The warmest year ever recorded in the Hauraki Gulf was 2020. The average sea surface temperature (SST) for the year was 22.2°C, which was 1.2°C above the long-term average. This was the highest SST ever recorded in the Hauraki Gulf since records began in the late 1800s.


The University of Auckland has been taking daily sea surface temperature measurements in New Zealand’s oldest marine reserve at Te Hāwere-a-Maki – Goat Island since 1967. This makes it one of the longest coastal temperature records in the southern hemisphere and provides a unique and long-term perspective on how water temperatures are changing in the Hauraki Gulf, Tikapa Moana. Based on this long-term data set, 2022 has been the warmest year in the 56-year record – by quite some margin! 

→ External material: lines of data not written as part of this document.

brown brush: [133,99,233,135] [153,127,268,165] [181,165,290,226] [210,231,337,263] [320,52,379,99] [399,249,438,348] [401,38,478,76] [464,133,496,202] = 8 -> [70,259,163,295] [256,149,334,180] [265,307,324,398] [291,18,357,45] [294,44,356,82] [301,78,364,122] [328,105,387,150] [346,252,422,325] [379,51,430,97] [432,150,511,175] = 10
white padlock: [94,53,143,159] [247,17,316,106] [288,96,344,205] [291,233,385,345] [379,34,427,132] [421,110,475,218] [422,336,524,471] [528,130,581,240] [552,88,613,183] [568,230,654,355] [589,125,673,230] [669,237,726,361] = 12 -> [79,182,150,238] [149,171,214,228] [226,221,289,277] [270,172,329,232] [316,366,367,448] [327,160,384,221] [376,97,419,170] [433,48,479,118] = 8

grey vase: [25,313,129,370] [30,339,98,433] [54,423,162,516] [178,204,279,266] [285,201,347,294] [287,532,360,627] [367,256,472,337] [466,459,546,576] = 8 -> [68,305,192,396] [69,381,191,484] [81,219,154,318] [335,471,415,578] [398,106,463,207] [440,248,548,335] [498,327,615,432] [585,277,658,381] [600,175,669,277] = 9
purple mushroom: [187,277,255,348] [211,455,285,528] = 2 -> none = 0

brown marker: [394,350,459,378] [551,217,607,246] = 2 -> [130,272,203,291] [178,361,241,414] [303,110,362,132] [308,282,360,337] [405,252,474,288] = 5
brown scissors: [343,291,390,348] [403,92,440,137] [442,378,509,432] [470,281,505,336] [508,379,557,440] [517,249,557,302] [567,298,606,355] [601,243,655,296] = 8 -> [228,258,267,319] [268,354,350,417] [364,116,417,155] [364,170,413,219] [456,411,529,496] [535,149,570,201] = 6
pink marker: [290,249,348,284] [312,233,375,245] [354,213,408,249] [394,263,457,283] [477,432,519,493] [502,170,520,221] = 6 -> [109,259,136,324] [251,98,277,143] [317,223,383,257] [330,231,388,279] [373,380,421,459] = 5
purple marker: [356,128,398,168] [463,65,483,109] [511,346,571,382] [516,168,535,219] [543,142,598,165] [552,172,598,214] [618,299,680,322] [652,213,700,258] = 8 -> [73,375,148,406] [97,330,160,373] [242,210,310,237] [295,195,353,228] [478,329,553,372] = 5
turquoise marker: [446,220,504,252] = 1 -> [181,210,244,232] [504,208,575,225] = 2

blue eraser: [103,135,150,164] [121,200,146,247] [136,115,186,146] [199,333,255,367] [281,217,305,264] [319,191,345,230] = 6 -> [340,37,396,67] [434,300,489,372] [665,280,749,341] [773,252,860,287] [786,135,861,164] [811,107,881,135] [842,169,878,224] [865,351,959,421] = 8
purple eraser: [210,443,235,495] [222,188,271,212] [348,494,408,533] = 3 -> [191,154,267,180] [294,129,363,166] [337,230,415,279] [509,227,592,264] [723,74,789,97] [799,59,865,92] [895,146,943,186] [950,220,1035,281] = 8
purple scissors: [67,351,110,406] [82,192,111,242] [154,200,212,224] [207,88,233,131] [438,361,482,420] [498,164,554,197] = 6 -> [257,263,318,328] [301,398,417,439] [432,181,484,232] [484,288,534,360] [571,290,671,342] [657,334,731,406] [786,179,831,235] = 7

Dr. Nick Shears, from the University of Auckland, looks after the collection of long-term daily temperature records at Goat Island and is sharing with us the most up-to-date data and analysis, which reveals a dramatic upward trend over recent years.


According to the Gulf Journal we are getting Longer and warmer

The long-term data unveils that 2022 was a record-breaking year on many levels. The mean temperature at Goat Island in 2022 is looking to be about 0.3oC higher than the previous warmest year, which was 1999. We have also seen record-high temperatures for six months of the year (March, April, May, July, August and September). In general, we are observing the greatest rates of long-term warming over the autumn-winter period (April-July).

Source: N. Shears University of Auckland 

Water temperatures at Goat Island were in near continuous marine heatwave conditions from November 2021 to November 2022. Over this period, 339 days were classified as marine heatwaves, including the two longest marine heatwaves ever recorded, a total of 117 and 137 consecutive days. Prior to that, the longest marine heatwave in the Gulf was in 2016, and it lasted 65 days.